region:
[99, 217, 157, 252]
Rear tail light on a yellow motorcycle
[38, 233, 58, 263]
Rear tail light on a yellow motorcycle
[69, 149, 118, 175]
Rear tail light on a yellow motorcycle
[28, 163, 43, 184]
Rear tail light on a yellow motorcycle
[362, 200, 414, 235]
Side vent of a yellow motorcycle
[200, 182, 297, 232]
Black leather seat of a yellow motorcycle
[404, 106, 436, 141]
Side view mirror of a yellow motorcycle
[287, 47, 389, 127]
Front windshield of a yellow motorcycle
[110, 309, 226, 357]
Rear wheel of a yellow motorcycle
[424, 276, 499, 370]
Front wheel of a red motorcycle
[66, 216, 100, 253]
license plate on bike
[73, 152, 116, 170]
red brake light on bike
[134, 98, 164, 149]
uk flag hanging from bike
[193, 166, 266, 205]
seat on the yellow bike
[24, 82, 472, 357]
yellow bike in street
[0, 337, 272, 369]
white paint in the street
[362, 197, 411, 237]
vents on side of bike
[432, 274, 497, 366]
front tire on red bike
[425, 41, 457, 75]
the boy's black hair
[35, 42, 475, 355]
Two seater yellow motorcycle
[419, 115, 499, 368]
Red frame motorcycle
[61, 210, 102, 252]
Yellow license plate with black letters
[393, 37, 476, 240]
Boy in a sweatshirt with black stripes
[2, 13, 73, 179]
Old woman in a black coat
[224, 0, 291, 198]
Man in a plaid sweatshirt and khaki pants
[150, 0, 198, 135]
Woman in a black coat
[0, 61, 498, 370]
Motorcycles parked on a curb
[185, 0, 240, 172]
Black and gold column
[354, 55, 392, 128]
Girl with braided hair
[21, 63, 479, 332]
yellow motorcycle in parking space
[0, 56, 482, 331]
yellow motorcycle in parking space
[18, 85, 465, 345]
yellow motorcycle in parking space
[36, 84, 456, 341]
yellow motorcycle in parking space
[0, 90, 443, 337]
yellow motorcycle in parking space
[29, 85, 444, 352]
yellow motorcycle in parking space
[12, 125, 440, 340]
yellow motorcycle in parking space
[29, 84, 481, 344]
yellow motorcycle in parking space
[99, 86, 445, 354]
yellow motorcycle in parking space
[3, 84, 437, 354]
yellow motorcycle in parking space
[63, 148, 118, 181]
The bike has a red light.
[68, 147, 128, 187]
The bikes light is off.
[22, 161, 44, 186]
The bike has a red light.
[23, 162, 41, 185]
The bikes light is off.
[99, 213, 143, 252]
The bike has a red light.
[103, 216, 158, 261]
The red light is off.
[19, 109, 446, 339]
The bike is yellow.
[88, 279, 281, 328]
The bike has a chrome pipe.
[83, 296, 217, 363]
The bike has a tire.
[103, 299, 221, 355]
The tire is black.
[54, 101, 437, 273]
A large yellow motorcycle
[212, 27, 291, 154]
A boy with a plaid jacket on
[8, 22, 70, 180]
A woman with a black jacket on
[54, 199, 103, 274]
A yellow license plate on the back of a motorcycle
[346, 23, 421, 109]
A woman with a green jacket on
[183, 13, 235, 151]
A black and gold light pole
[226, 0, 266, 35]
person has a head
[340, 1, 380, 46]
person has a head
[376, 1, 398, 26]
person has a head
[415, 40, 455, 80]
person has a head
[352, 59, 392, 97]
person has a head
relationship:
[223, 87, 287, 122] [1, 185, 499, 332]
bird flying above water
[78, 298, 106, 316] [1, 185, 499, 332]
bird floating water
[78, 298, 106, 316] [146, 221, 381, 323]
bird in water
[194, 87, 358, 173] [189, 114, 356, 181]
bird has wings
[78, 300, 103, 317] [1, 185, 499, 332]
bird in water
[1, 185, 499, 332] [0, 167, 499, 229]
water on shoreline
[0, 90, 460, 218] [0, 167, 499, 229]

*****

▶ [WHAT YOU HAVE TO DO]:
Rewrite the items above with "region" changed to "box" and everything else left as it is.

▶ [RESPONSE TO THE EXERCISE]:
box:
[99, 217, 157, 252]
Rear tail light on a yellow motorcycle
[38, 233, 58, 263]
Rear tail light on a yellow motorcycle
[69, 149, 118, 175]
Rear tail light on a yellow motorcycle
[28, 163, 43, 184]
Rear tail light on a yellow motorcycle
[362, 200, 414, 235]
Side vent of a yellow motorcycle
[200, 182, 297, 232]
Black leather seat of a yellow motorcycle
[404, 106, 436, 141]
Side view mirror of a yellow motorcycle
[287, 47, 389, 127]
Front windshield of a yellow motorcycle
[110, 309, 226, 357]
Rear wheel of a yellow motorcycle
[424, 276, 499, 370]
Front wheel of a red motorcycle
[66, 216, 100, 253]
license plate on bike
[73, 152, 116, 170]
red brake light on bike
[134, 98, 164, 149]
uk flag hanging from bike
[193, 166, 266, 205]
seat on the yellow bike
[24, 82, 472, 357]
yellow bike in street
[0, 337, 272, 369]
white paint in the street
[362, 197, 411, 237]
vents on side of bike
[432, 274, 497, 366]
front tire on red bike
[425, 41, 457, 75]
the boy's black hair
[35, 42, 475, 355]
Two seater yellow motorcycle
[419, 115, 499, 368]
Red frame motorcycle
[61, 210, 102, 252]
Yellow license plate with black letters
[393, 37, 476, 240]
Boy in a sweatshirt with black stripes
[2, 13, 73, 179]
Old woman in a black coat
[224, 0, 291, 198]
Man in a plaid sweatshirt and khaki pants
[150, 0, 198, 135]
Woman in a black coat
[0, 61, 498, 370]
Motorcycles parked on a curb
[185, 0, 240, 172]
Black and gold column
[354, 55, 392, 128]
Girl with braided hair
[21, 63, 479, 332]
yellow motorcycle in parking space
[0, 56, 482, 331]
yellow motorcycle in parking space
[18, 85, 465, 345]
yellow motorcycle in parking space
[36, 84, 456, 341]
yellow motorcycle in parking space
[0, 90, 443, 337]
yellow motorcycle in parking space
[29, 85, 444, 352]
yellow motorcycle in parking space
[12, 125, 440, 340]
yellow motorcycle in parking space
[29, 84, 481, 344]
yellow motorcycle in parking space
[99, 86, 445, 354]
yellow motorcycle in parking space
[3, 84, 437, 354]
yellow motorcycle in parking space
[63, 148, 118, 181]
The bike has a red light.
[68, 147, 128, 187]
The bikes light is off.
[22, 161, 44, 186]
The bike has a red light.
[23, 162, 41, 185]
The bikes light is off.
[99, 213, 143, 252]
The bike has a red light.
[103, 216, 158, 261]
The red light is off.
[19, 109, 446, 339]
The bike is yellow.
[88, 279, 281, 328]
The bike has a chrome pipe.
[83, 296, 217, 363]
The bike has a tire.
[103, 299, 221, 355]
The tire is black.
[54, 101, 437, 273]
A large yellow motorcycle
[212, 27, 291, 154]
A boy with a plaid jacket on
[8, 22, 70, 180]
A woman with a black jacket on
[54, 199, 103, 274]
A yellow license plate on the back of a motorcycle
[346, 23, 421, 109]
A woman with a green jacket on
[183, 13, 235, 151]
A black and gold light pole
[226, 0, 266, 35]
person has a head
[340, 1, 380, 46]
person has a head
[376, 1, 398, 26]
person has a head
[415, 40, 455, 80]
person has a head
[352, 59, 392, 97]
person has a head
relationship:
[223, 87, 287, 122] [1, 185, 499, 332]
bird flying above water
[78, 298, 106, 316] [1, 185, 499, 332]
bird floating water
[78, 298, 106, 316] [146, 221, 381, 323]
bird in water
[194, 87, 358, 173] [189, 114, 356, 181]
bird has wings
[78, 300, 103, 317] [1, 185, 499, 332]
bird in water
[1, 185, 499, 332] [0, 167, 499, 229]
water on shoreline
[0, 90, 460, 218] [0, 167, 499, 229]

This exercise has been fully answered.